Data records START

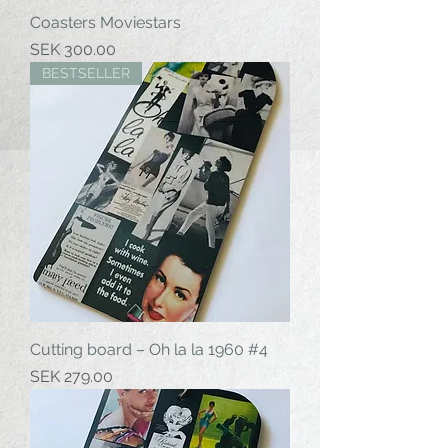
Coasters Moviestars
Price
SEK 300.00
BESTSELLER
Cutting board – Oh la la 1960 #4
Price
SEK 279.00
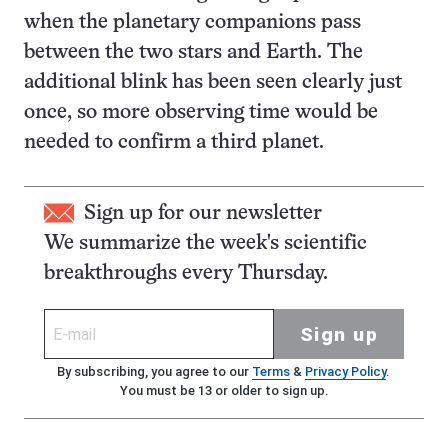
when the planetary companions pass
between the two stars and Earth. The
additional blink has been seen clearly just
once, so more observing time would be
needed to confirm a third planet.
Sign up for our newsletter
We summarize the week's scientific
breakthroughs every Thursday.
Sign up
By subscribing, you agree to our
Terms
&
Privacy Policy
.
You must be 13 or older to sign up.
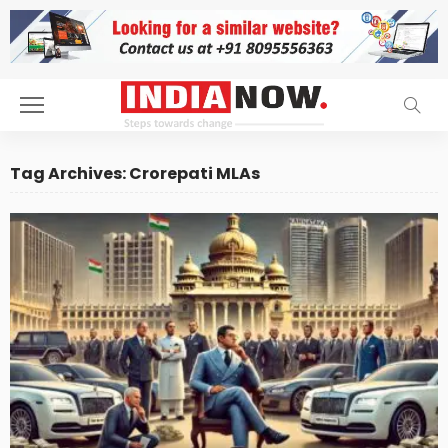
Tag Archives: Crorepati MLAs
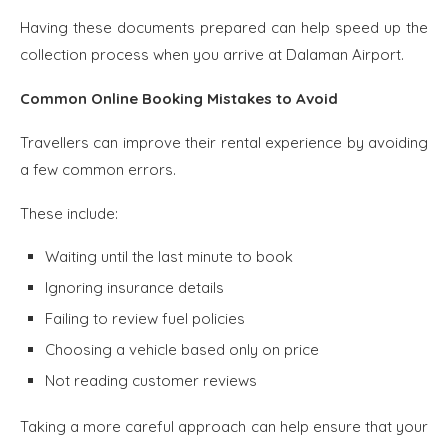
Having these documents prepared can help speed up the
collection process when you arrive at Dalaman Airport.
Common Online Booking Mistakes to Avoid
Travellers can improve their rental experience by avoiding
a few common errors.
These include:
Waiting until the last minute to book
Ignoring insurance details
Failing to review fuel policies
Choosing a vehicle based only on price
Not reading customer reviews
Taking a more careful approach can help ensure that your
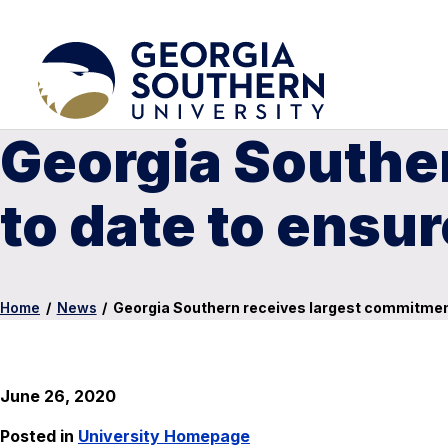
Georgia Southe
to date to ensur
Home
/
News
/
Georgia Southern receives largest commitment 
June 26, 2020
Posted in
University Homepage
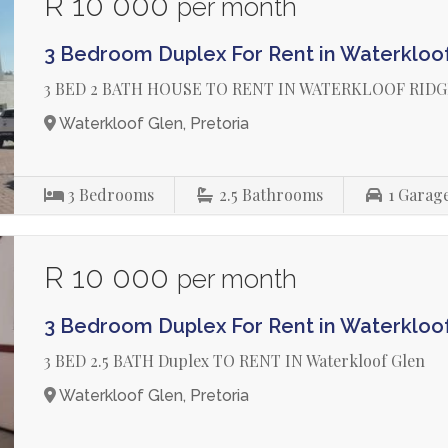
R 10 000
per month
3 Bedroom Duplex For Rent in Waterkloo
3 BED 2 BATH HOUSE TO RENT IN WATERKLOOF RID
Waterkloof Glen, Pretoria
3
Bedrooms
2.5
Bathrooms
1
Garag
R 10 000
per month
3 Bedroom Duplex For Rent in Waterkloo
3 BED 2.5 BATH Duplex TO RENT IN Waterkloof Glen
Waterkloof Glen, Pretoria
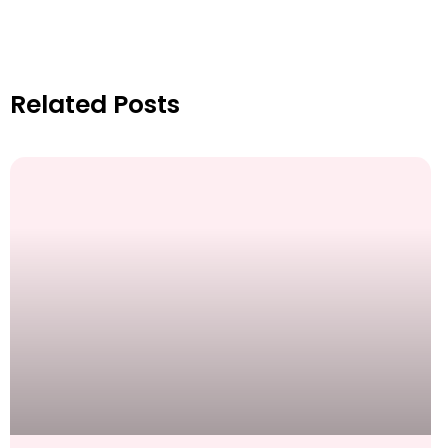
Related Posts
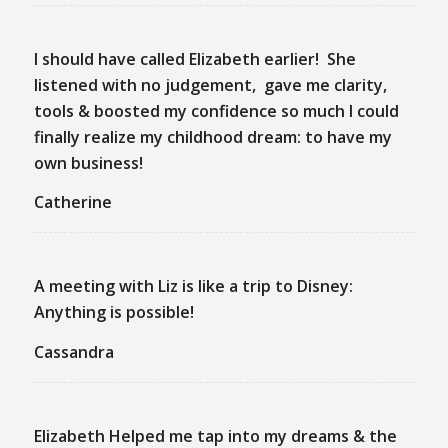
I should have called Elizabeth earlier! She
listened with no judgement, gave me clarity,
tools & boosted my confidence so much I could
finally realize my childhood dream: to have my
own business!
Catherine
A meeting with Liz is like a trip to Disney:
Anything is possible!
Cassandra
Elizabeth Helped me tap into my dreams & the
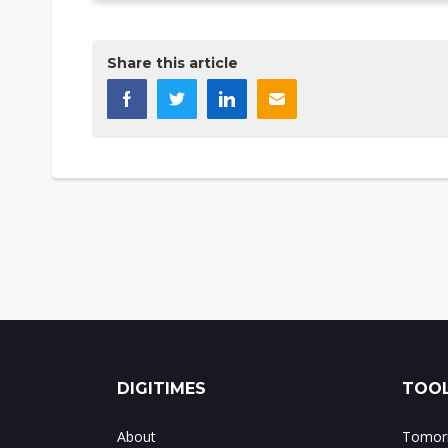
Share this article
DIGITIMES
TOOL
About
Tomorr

Data records END

» Work instructions
Determine how many lines of this listing contain "more", and give only the number.

» Task result
2